Task item
Return, exactly as written, all lines from the line containing "- at least 70%" to the end of the entries below, with both ends included.

Start of Block

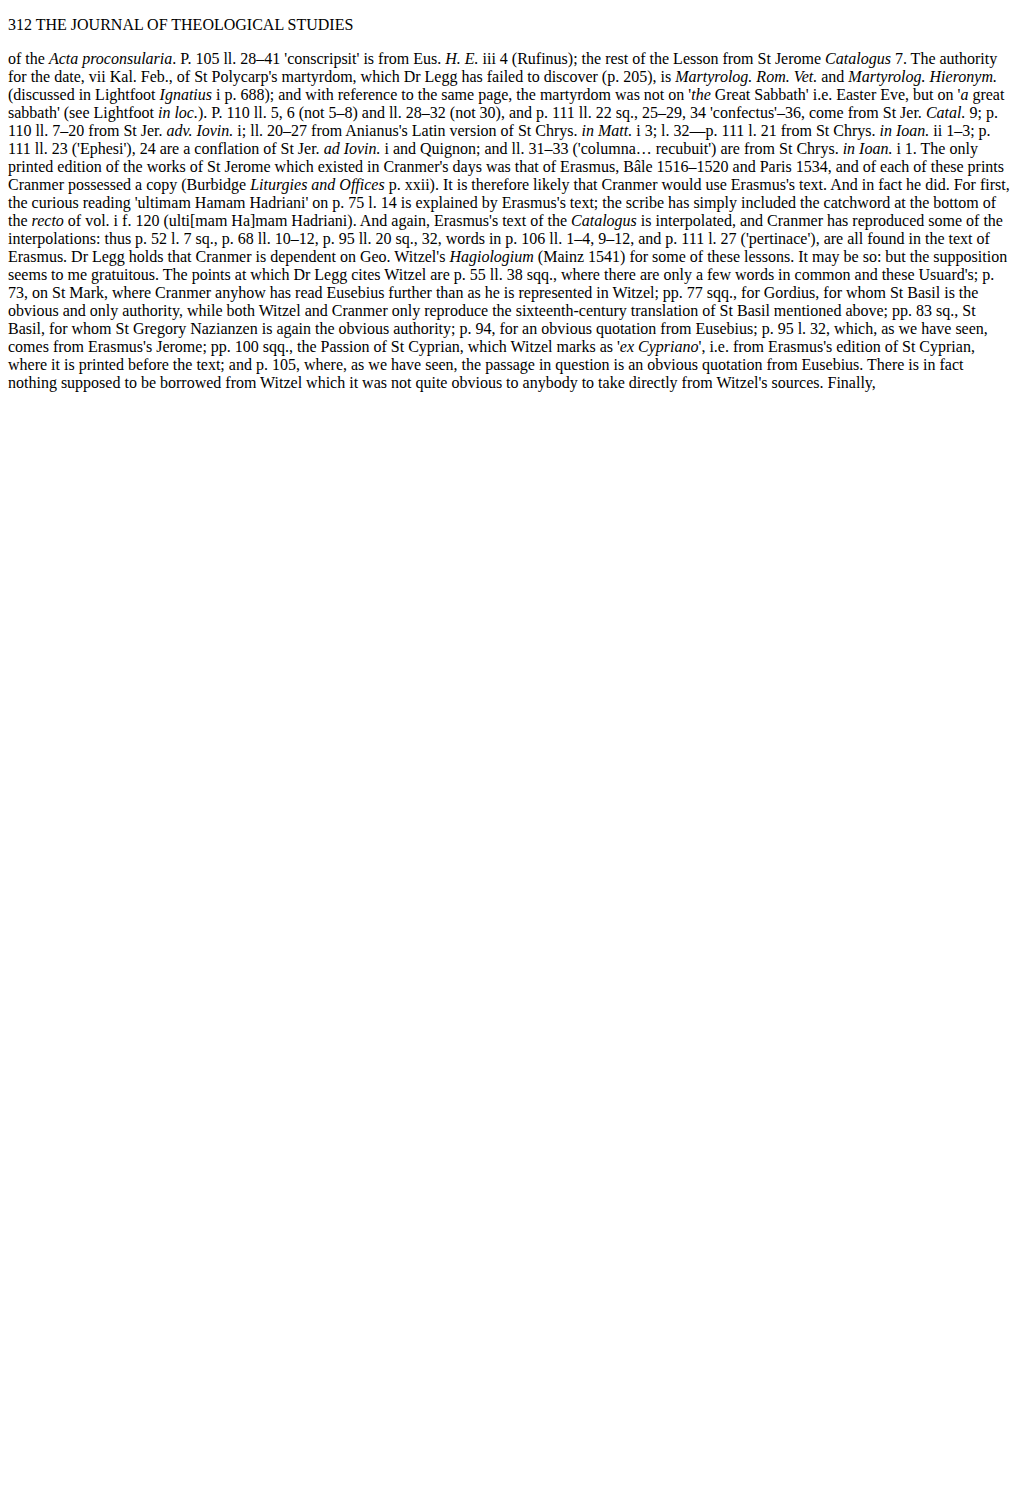312 THE JOURNAL OF THEOLOGICAL STUDIES
of the Acta proconsularia. P. 105 ll. 28–41 'conscripsit' is from Eus. H. E. iii 4 (Rufinus); the rest of the Lesson from St Jerome Catalogus 7. The authority for the date, vii Kal. Feb., of St Polycarp's martyrdom, which Dr Legg has failed to discover (p. 205), is Martyrolog. Rom. Vet. and Martyrolog. Hieronym. (discussed in Lightfoot Ignatius i p. 688); and with reference to the same page, the martyrdom was not on 'the Great Sabbath' i.e. Easter Eve, but on 'a great sabbath' (see Lightfoot in loc.). P. 110 ll. 5, 6 (not 5–8) and ll. 28–32 (not 30), and p. 111 ll. 22 sq., 25–29, 34 'confectus'–36, come from St Jer. Catal. 9; p. 110 ll. 7–20 from St Jer. adv. Iovin. i; ll. 20–27 from Anianus's Latin version of St Chrys. in Matt. i 3; l. 32—p. 111 l. 21 from St Chrys. in Ioan. ii 1–3; p. 111 ll. 23 ('Ephesi'), 24 are a conflation of St Jer. ad Iovin. i and Quignon; and ll. 31–33 ('columna… recubuit') are from St Chrys. in Ioan. i 1. The only printed edition of the works of St Jerome which existed in Cranmer's days was that of Erasmus, Bâle 1516–1520 and Paris 1534, and of each of these prints Cranmer possessed a copy (Burbidge Liturgies and Offices p. xxii). It is therefore likely that Cranmer would use Erasmus's text. And in fact he did. For first, the curious reading 'ultimam Hamam Hadriani' on p. 75 l. 14 is explained by Erasmus's text; the scribe has simply included the catchword at the bottom of the recto of vol. i f. 120 (ulti[mam Ha]mam Hadriani). And again, Erasmus's text of the Catalogus is interpolated, and Cranmer has reproduced some of the interpolations: thus p. 52 l. 7 sq., p. 68 ll. 10–12, p. 95 ll. 20 sq., 32, words in p. 106 ll. 1–4, 9–12, and p. 111 l. 27 ('pertinace'), are all found in the text of Erasmus. Dr Legg holds that Cranmer is dependent on Geo. Witzel's Hagiologium (Mainz 1541) for some of these lessons. It may be so: but the supposition seems to me gratuitous. The points at which Dr Legg cites Witzel are p. 55 ll. 38 sqq., where there are only a few words in common and these Usuard's; p. 73, on St Mark, where Cranmer anyhow has read Eusebius further than as he is represented in Witzel; pp. 77 sqq., for Gordius, for whom St Basil is the obvious and only authority, while both Witzel and Cranmer only reproduce the sixteenth-century translation of St Basil mentioned above; pp. 83 sq., St Basil, for whom St Gregory Nazianzen is again the obvious authority; p. 94, for an obvious quotation from Eusebius; p. 95 l. 32, which, as we have seen, comes from Erasmus's Jerome; pp. 100 sqq., the Passion of St Cyprian, which Witzel marks as 'ex Cypriano', i.e. from Erasmus's edition of St Cyprian, where it is printed before the text; and p. 105, where, as we have seen, the passage in question is an obvious quotation from Eusebius. There is in fact nothing supposed to be borrowed from Witzel which it was not quite obvious to anybody to take directly from Witzel's sources. Finally,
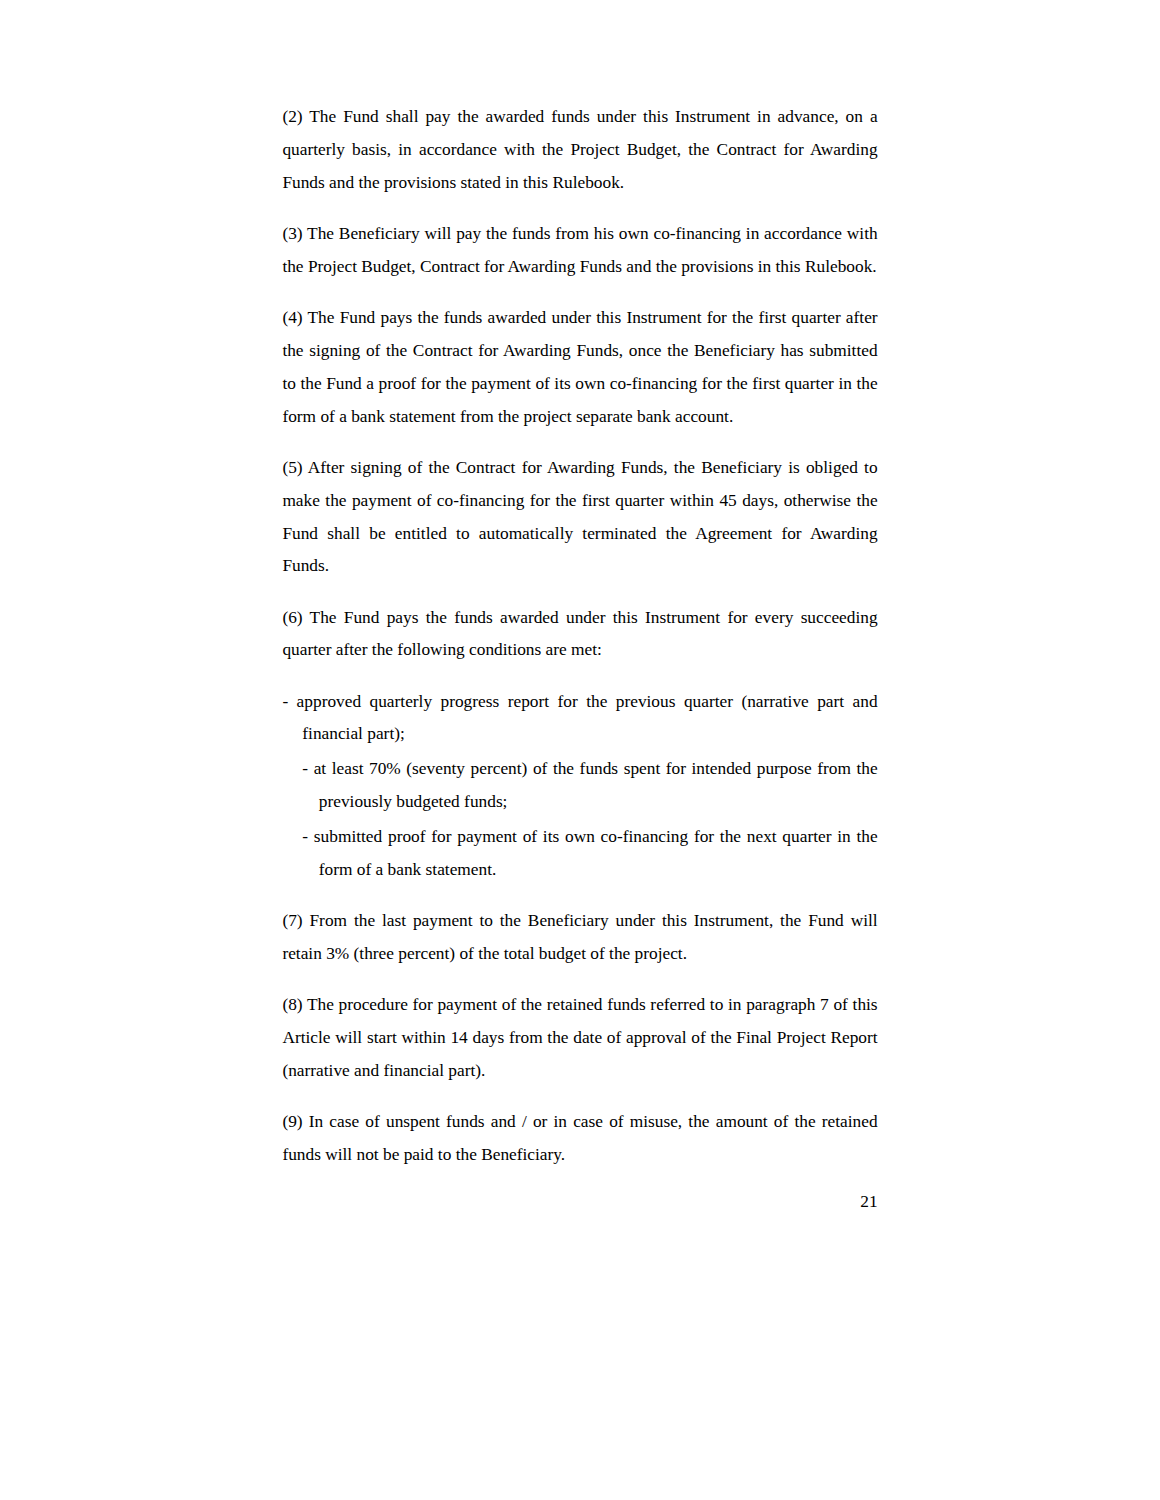(2) The Fund shall pay the awarded funds under this Instrument in advance, on a quarterly basis, in accordance with the Project Budget, the Contract for Awarding Funds and the provisions stated in this Rulebook.
(3) The Beneficiary will pay the funds from his own co-financing in accordance with the Project Budget, Contract for Awarding Funds and the provisions in this Rulebook.
(4) The Fund pays the funds awarded under this Instrument for the first quarter after the signing of the Contract for Awarding Funds, once the Beneficiary has submitted to the Fund a proof for the payment of its own co-financing for the first quarter in the form of a bank statement from the project separate bank account.
(5) After signing of the Contract for Awarding Funds, the Beneficiary is obliged to make the payment of co-financing for the first quarter within 45 days, otherwise the Fund shall be entitled to automatically terminated the Agreement for Awarding Funds.
(6) The Fund pays the funds awarded under this Instrument for every succeeding quarter after the following conditions are met:
- approved quarterly progress report for the previous quarter (narrative part and financial part);
- at least 70% (seventy percent) of the funds spent for intended purpose from the previously budgeted funds;
- submitted proof for payment of its own co-financing for the next quarter in the form of a bank statement.
(7) From the last payment to the Beneficiary under this Instrument, the Fund will retain 3% (three percent) of the total budget of the project.
(8) The procedure for payment of the retained funds referred to in paragraph 7 of this Article will start within 14 days from the date of approval of the Final Project Report (narrative and financial part).
(9) In case of unspent funds and / or in case of misuse, the amount of the retained funds will not be paid to the Beneficiary.
21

End of Block

Output
- at least 70% (seventy percent) of the funds spent for intended purpose from the previously budgeted funds;
- submitted proof for payment of its own co-financing for the next quarter in the form of a bank statement.
(7) From the last payment to the Beneficiary under this Instrument, the Fund will retain 3% (three percent) of the total budget of the project.
(8) The procedure for payment of the retained funds referred to in paragraph 7 of this Article will start within 14 days from the date of approval of the Final Project Report (narrative and financial part).
(9) In case of unspent funds and / or in case of misuse, the amount of the retained funds will not be paid to the Beneficiary.
21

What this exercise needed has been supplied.